Frankfurt - Nokias Befreiungsschlag ist gescheitert, zumindest an der Börse: Kurz nach der Ankündigung einer Kooperation des finnischen Handy-Herstellers mit dem Software-Konzern Microsoft verlor die Aktie in Frankfurt zeitweise knapp zehn Prozent. Im weiteren Handelsverlauf erholte sie sich ein wenig.
Mit der Allianz versucht Nokia, Anteile im heftig umkämpften Smartphone-Markt zurückzugewinnen. Dort wird die ehemals unangefochtene Nummer eins durch Google und Apple stark unter Druck gesetzt. Im vergangenen Jahr fiel Nokias Marktanteil nach Zahlen des Marktforschungsunternehmens Gartner von 36,4 auf 28,9 Prozent.
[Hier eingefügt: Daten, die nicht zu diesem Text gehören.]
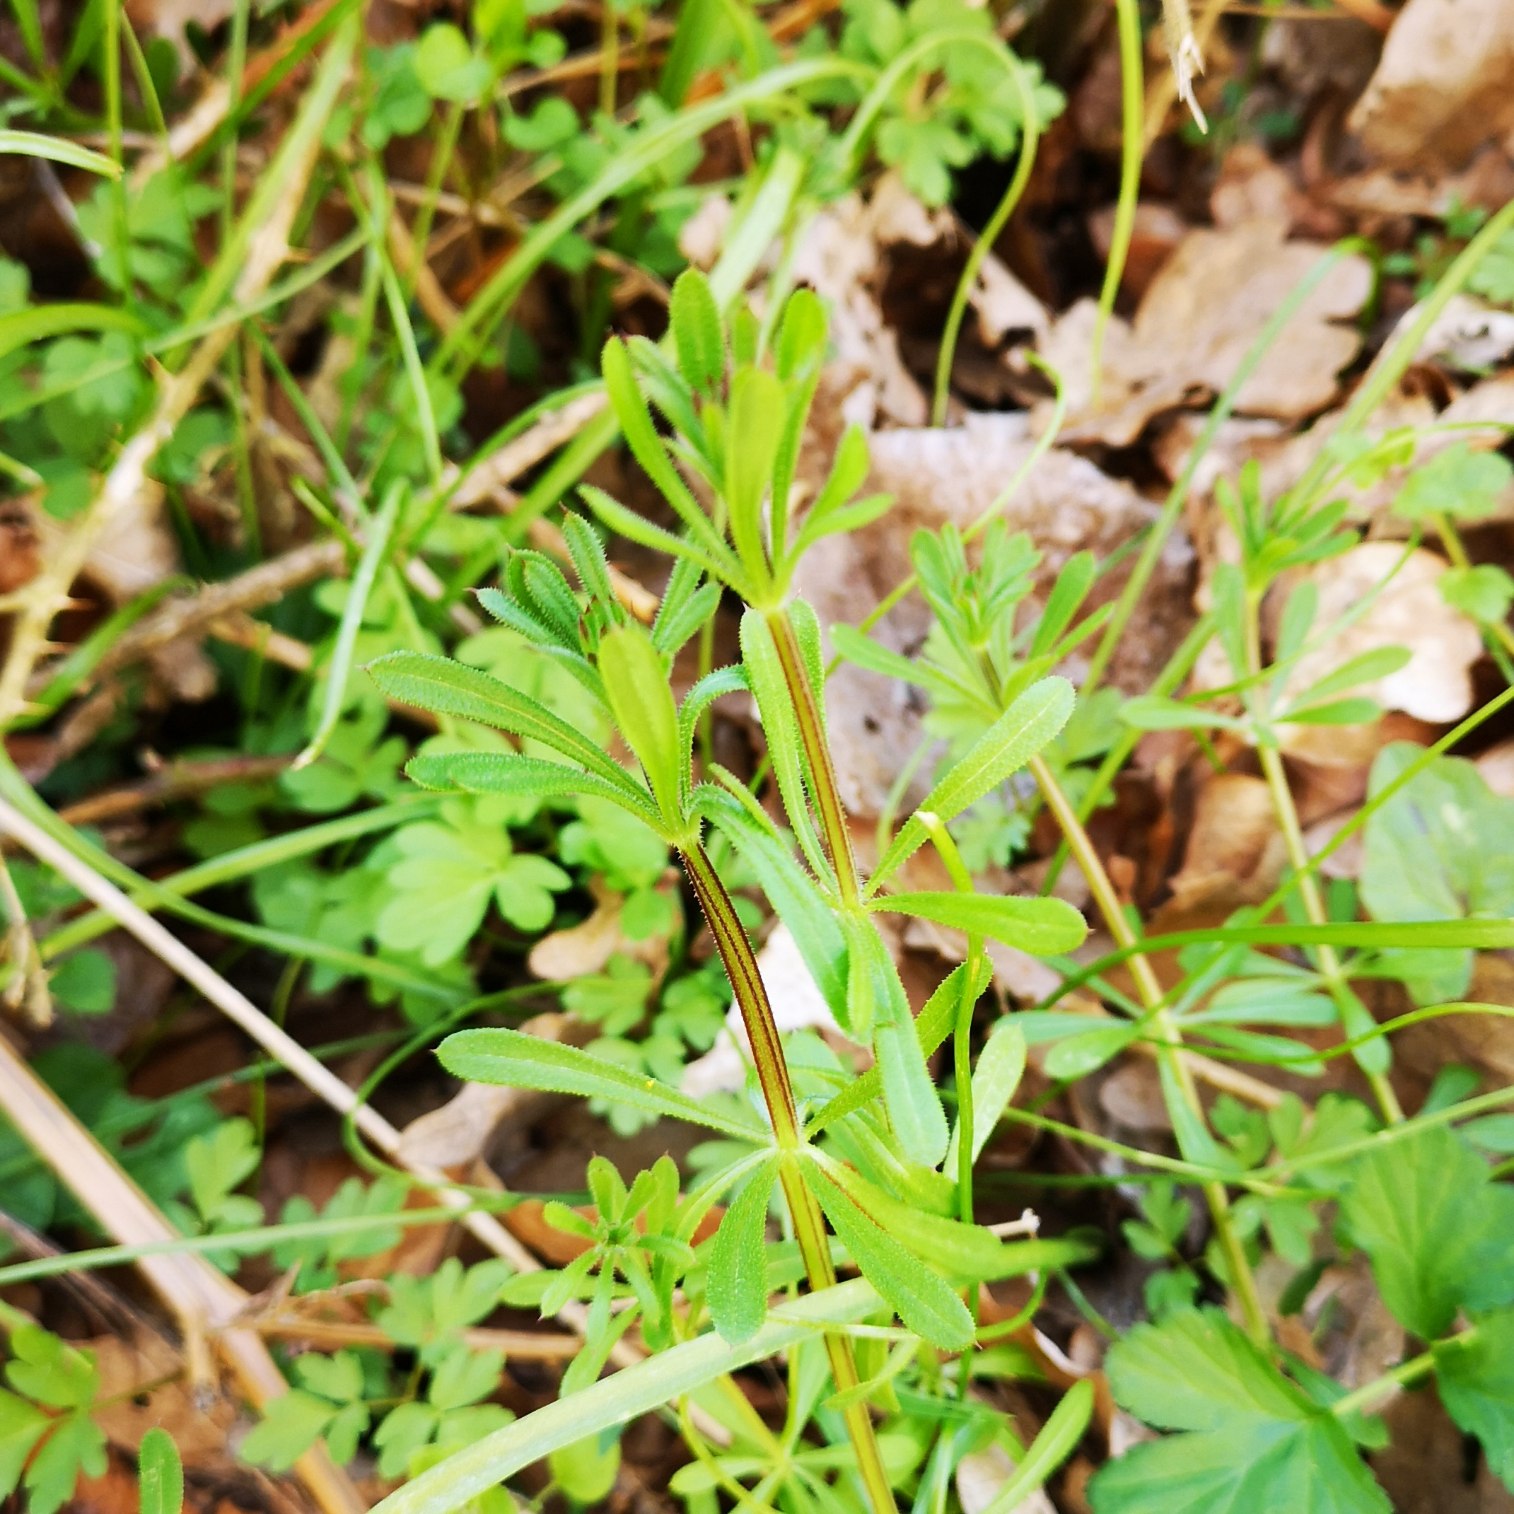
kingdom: Plantae
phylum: Tracheophyta
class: Magnoliopsida
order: Gentianales
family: Rubiaceae
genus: Galium
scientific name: Galium aparine
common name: Burre-snerre
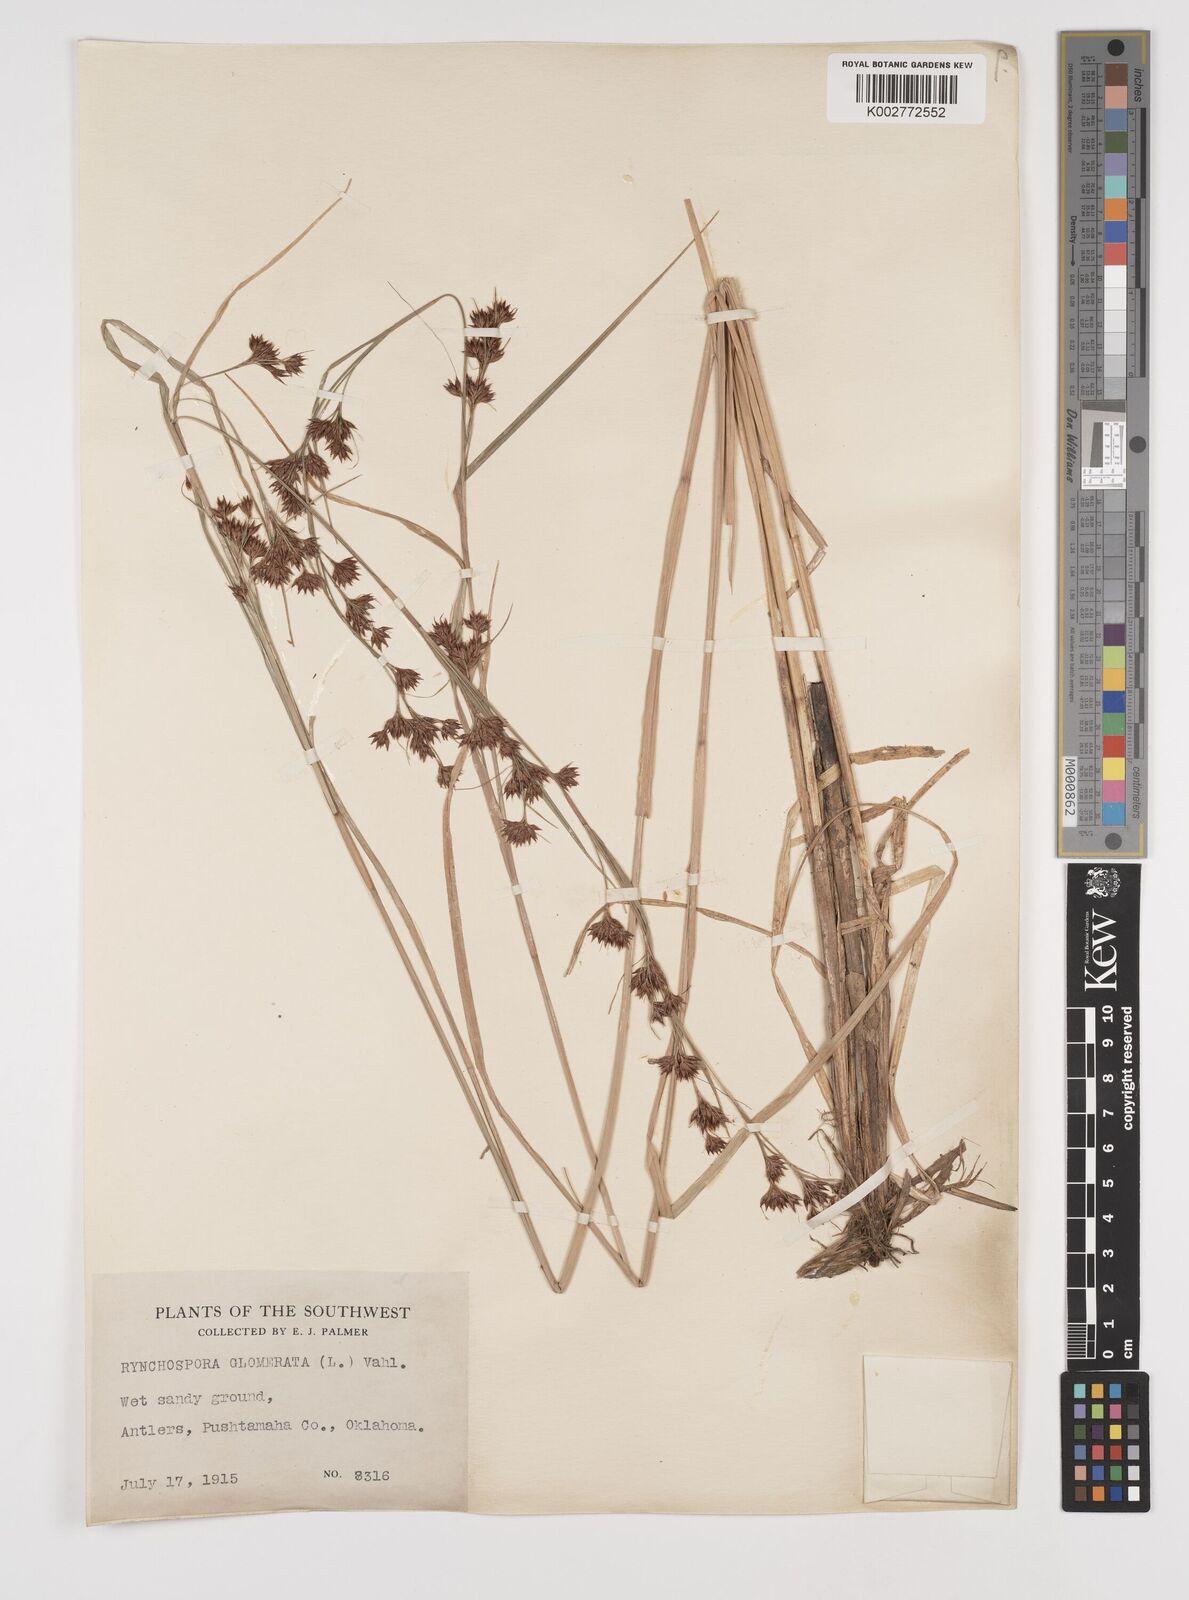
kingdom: Plantae
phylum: Tracheophyta
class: Liliopsida
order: Poales
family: Cyperaceae
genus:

In früheren Jahren führte Nokia noch mit rund 40 Prozent.
Nokias Smartphones sollen künftig überwiegend mit dem Betriebssystem Windows Phone von Microsoft laufen. Die Rede ist von einer "weitreichenden strategischen Partnerschaft" mit dem US-Software-Hersteller.
Nokias Lage sei dramatisch, hatte Konzernchef Stephen Elop erst vor wenigen Tagen eingeräumt. Vor Mitarbeitern verglich er die Situation des Unternehmens mit einer "brennenden Plattform". Jetzt hofft Elop auf die Wende. Am Freitag kündigte er über den Kurznachrichtendienst Twitter an: "Heute taucht Nokia nach vorn."
Dieser Deutung wollten Analysten nicht folgen. "Diese Partnerschaft gründet auf der Angst beider Seiten, von Apple und Google an den Rand gedrückt zu werden. Aber sie ist keine Patentlösung für die Probleme", sagte Analyst Geoff Blaber von CCS Insight.
Auch die amerikanische Investmentbank Bernstein blieb trotz Nokias Kooperation mit Microsoft bei einer negativen Bewertung. Bernstein-Analyst Pierre Ferragu bewertete das Bündnis als wenig zukunftsträchtig. Die mobile Windows-Plattform habe in den vergangenen Monaten trotz kräftiger Marketingaufwendungen und der Rückendeckung namhafter Hersteller wie HTC oder Samsung im Smartphone-Markt genauso wie Nokia kaum Fortschritte gemacht.
Auch für Nokias rund 130.000 Mitarbeiter gibt es keine guten Neuigkeiten: Elops geplanter Strategiewechsel soll einen deutlichen Stellenabbau nach sich ziehen. "Es wird erhebliche Kürzungen geben", kündigte der Konzernchef vor Analysten in London an. Genauere Zahlen werde es erst später geben. Spekulationen über eine Verlagerung der Nokia-Zentrale von Finnland in die USA dementierte Elop jedoch: "Finnland ist unser Zuhause und wird es auch bleiben", sagte er.
Der Konzern kündigte außerdem Änderungen in der Besetzung des Verwaltungsrats an. Das nun "Nokia Führungsteam" genannte Gremium besteht künftig aus 13 Mitgliedern. Alberto Torres, der für die Entwicklung des mobilen Betriebssystems Meego zuständig war, verlässt die Unternehmensführung mit sofortiger Wirkung. Im Nokia Führungsteam sitzen zudem vier neue Mitglieder.